JB, está claro, não mudou nem a si próprio, ou o Supremo, ou o Judiciário — e muito menos o Brasil. No site da Veja, antes que Eduardo Cunha fosse promovido a aliado, ele foi incluído num levantamento chamado “Rede de Escândalos”. Ali você lê que ele é alvo de inquéritos no STF por crimes tributários.
Repare: crimes, plural, e não crime, singular.
Você fica sabendo também que ele responde a ações por crimes de improbidade administrativa, fora o levantamento, do jornalista Lauro Jardim, da seção Radar, informando que Eduardo Cunha é mentiroso.
“Eduardo Cunha andou falando que não conhecia o lobista Fernando Soares, o Baiano, citado por Paulo Fernando Costa em seus depoimentos. Admitiu, no máximo, ter estado com ele sem saber quem era. Elogiado até por adversários por sua memória prodigiosa, Cunha deve ter tido, sabe-se lá por que, um lapso. Baiano já esteve diversas vezes na casa de Cunha, no Rio de Janeiro, em companhia de outras pessoas.”
Cunha, se não fossem suficientes ao dados da Veja, agride a Constituição como dono de rádio.
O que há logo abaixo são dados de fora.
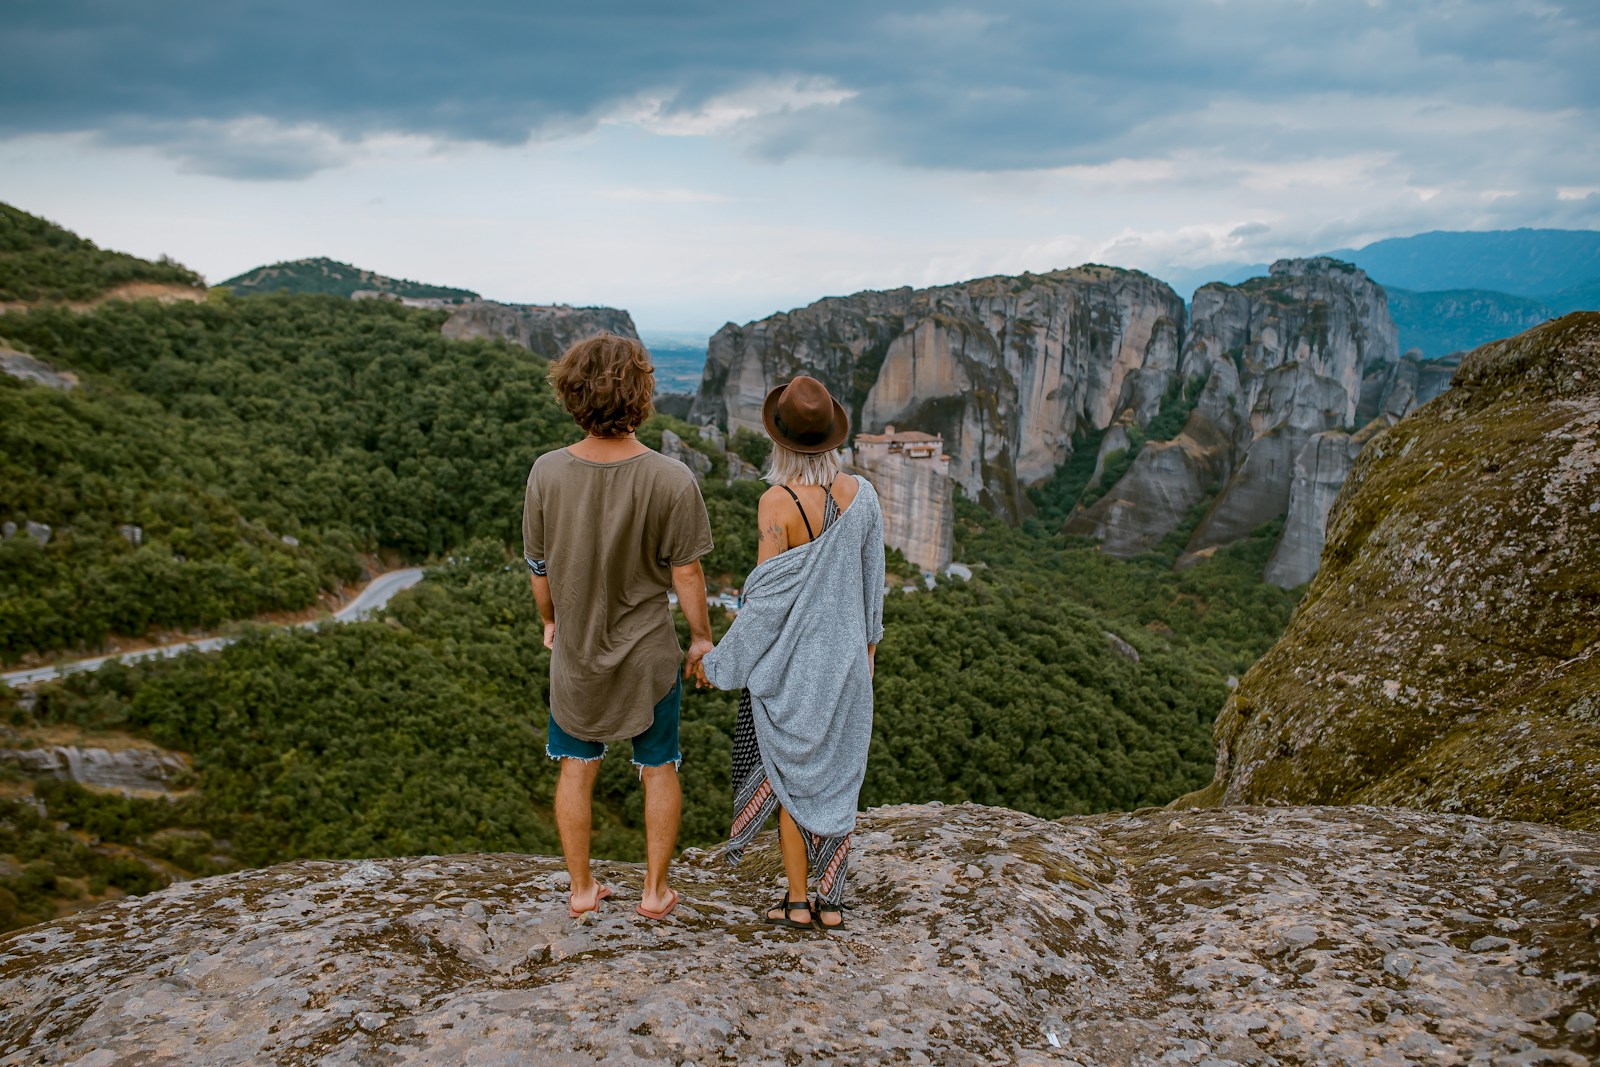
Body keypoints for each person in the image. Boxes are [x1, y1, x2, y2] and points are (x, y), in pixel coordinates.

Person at [522, 332, 715, 922]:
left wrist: (551, 621)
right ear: (641, 393)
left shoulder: (546, 473)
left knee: (575, 769)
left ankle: (582, 890)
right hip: (648, 654)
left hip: (576, 651)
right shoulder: (671, 478)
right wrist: (703, 636)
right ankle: (654, 893)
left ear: (572, 392)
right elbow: (686, 573)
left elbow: (539, 568)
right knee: (659, 768)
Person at [700, 375, 885, 930]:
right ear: (832, 437)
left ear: (780, 440)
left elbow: (763, 606)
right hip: (849, 665)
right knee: (837, 777)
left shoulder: (775, 504)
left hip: (792, 669)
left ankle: (799, 901)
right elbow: (872, 589)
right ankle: (833, 902)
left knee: (787, 782)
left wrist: (718, 665)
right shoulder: (864, 496)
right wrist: (867, 659)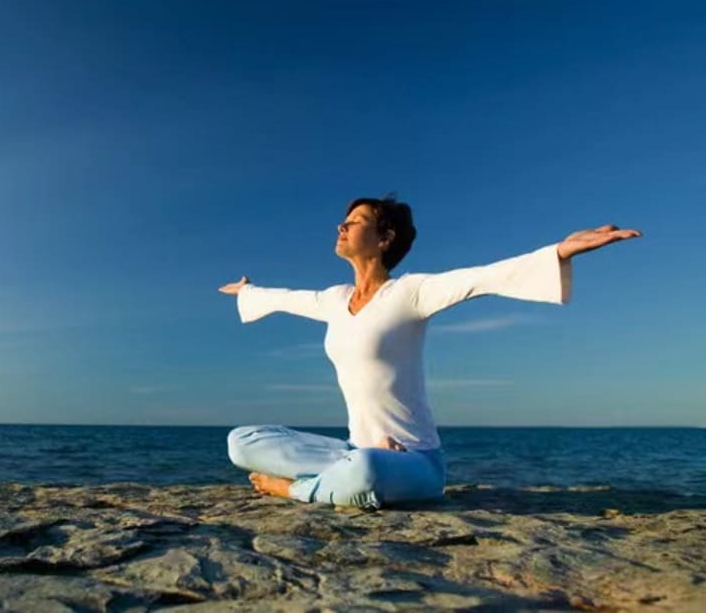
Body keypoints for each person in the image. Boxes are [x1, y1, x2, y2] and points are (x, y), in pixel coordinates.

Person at [219, 196, 641, 509]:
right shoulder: (335, 299)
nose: (341, 227)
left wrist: (560, 250)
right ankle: (345, 473)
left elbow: (483, 277)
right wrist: (249, 291)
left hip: (415, 461)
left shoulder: (410, 292)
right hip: (355, 448)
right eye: (343, 221)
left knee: (367, 470)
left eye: (355, 221)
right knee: (242, 442)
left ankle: (298, 489)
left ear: (384, 238)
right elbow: (288, 297)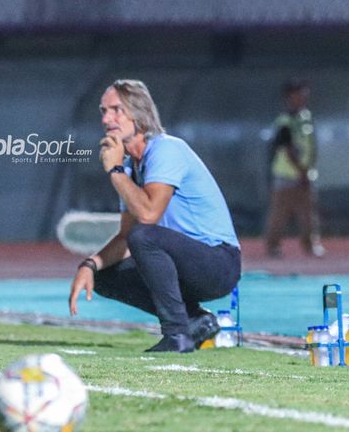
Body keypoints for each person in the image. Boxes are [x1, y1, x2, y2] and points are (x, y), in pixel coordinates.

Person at [68, 79, 242, 353]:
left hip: (218, 263)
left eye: (116, 110)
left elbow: (148, 215)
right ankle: (195, 321)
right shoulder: (129, 166)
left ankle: (177, 336)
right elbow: (126, 236)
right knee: (104, 274)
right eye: (103, 111)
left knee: (144, 235)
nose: (106, 119)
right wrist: (89, 265)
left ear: (139, 113)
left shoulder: (166, 150)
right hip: (183, 262)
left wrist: (115, 173)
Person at [263, 79, 325, 258]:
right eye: (297, 95)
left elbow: (311, 145)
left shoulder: (306, 117)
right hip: (286, 175)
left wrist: (309, 167)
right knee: (279, 214)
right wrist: (301, 170)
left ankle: (310, 244)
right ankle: (273, 246)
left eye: (304, 94)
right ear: (289, 97)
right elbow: (287, 148)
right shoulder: (285, 120)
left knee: (309, 214)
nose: (302, 98)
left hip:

Político, diz a Constituição, não pode ter rádio. Mas Cunha, como tantos outros representantes do atraso, tem – mediante gambiarras jurídicas de moralidade abaixo de zero.
Era assim que ele era apresentado pela mídia enquanto era aliado de Dilma.
Hoje, ele parece Catão, o último reduto da moralidade romana, se acreditarmos nas jornais e revistas. O colunista do UOL Josias de Sousa, em sucessivos textos, vem tratando com reverência Cunha, e repercutindo prazerosamente suas previsões apocalípticas sobre Dilma, bem como suas palavras edificantes contra a corrupção.
Eis aí Cunha, o mentor dessa provável ação social, digamos, sem a intenção de ofender, weberiana, cujo sentido é fincar cada vez mais fundo as garras da corrupção na política brasileira, com a ajuda de deputados e empresários mercenários com o fim de auto enriquecimento influenciado pelo sistema do capitalismo selvagem.
Eis Cunha então como um quase santo, aos olhos da mídia.
Sua obra suprema para a beatificação: ser contra Dilma.

Uma salva de palmas à peça medíocre do teatro social São Cunha do Pau Oco.